The woman, identified as Shadiya Musrati, was shot at close range in her chest on the town’s Hannah Szenes Street and died of her injuries upon arrival at Yitzhak Shamir Medical Center outside Tel Aviv.

Two suspects, both relatives of the victim, were arrested after the murder but all details concerning their identity are under a gag order. Their arrest was extended by five days. The two deny any connection to the murder.

Shadiya Musrati

Musrati is the third murder victim among the women of her family. Sana Musrati was murdered in 2006 at the age of 30 and her murder was never solved.

Nasreen Musrati was murdered in 2012 at the age of 27. She had fled her home after prolonged abuse by her husband and was shot to death in Kfar Yasif, where she was hiding. In 2014 the Haifa District Court convicted Adnan Zahada of murdering her for money.

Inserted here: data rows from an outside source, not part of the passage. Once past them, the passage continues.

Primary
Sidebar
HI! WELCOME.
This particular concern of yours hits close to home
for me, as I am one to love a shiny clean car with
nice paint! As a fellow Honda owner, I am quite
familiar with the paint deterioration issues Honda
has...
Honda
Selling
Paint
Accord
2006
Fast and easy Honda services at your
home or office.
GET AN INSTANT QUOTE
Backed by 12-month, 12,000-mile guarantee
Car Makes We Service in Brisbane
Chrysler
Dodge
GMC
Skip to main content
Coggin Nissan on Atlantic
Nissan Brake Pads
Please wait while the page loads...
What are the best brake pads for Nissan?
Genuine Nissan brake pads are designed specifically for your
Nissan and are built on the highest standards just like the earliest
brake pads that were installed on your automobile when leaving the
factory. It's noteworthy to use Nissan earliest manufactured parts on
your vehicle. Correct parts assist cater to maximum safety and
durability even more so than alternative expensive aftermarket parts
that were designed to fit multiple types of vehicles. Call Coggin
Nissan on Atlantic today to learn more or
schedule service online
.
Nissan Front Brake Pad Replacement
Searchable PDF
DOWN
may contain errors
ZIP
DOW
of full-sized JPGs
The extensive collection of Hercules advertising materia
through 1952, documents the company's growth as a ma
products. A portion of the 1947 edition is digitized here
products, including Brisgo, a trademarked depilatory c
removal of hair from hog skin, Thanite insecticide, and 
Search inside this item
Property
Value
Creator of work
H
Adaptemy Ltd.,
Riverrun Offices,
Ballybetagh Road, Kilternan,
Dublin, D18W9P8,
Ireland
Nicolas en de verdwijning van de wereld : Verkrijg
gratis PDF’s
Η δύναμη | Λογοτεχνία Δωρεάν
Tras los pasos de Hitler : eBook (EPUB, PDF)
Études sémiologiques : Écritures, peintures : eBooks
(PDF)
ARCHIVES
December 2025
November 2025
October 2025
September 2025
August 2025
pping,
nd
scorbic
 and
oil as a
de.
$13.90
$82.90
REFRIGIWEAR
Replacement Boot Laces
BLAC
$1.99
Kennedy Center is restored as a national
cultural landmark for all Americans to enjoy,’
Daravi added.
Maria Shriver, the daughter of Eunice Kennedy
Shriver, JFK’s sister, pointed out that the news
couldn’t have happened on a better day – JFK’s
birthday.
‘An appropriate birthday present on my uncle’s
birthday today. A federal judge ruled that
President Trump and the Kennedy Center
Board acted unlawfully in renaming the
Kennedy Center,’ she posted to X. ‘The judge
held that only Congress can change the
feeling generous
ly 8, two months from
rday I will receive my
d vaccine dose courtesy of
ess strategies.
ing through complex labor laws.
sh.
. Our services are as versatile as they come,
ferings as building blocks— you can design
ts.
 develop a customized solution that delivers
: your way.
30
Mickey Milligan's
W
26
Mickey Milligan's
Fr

>> Arab society is ripe for action against violence. Now its leaders must act | Analysis ■ Should Israel jail women who kill their abusive spouses? | Analysis

Last week, following the protest against the authorities’ failure in handling violence against women, Prime Minister Benjamin Netanyahu authorized increasing the funding for the program against domestic violence from 30 to 50 million shekels in 2019.

This is part of the 250 million shekels earmarked for this program over the next five years, and will be devoted mainly to treating violent men.

The Knesset’s Constitution Committee this week authorized tougher penalties for men who murder their spouses. Under the new regulations, a man who murders his partner after prolonged abuse will be tried for murder in grievous circumstances, which carries a life sentence.

The committee also authorized reducing the maximum penalty of women who are convicted of murdering abusive partners. They will be liable to a maximum penalty of 15 years in prison instead of a life sentence.

The two changes are part of a Justice Ministry reform in the severity of manslaughter offenses and the penalties they carry.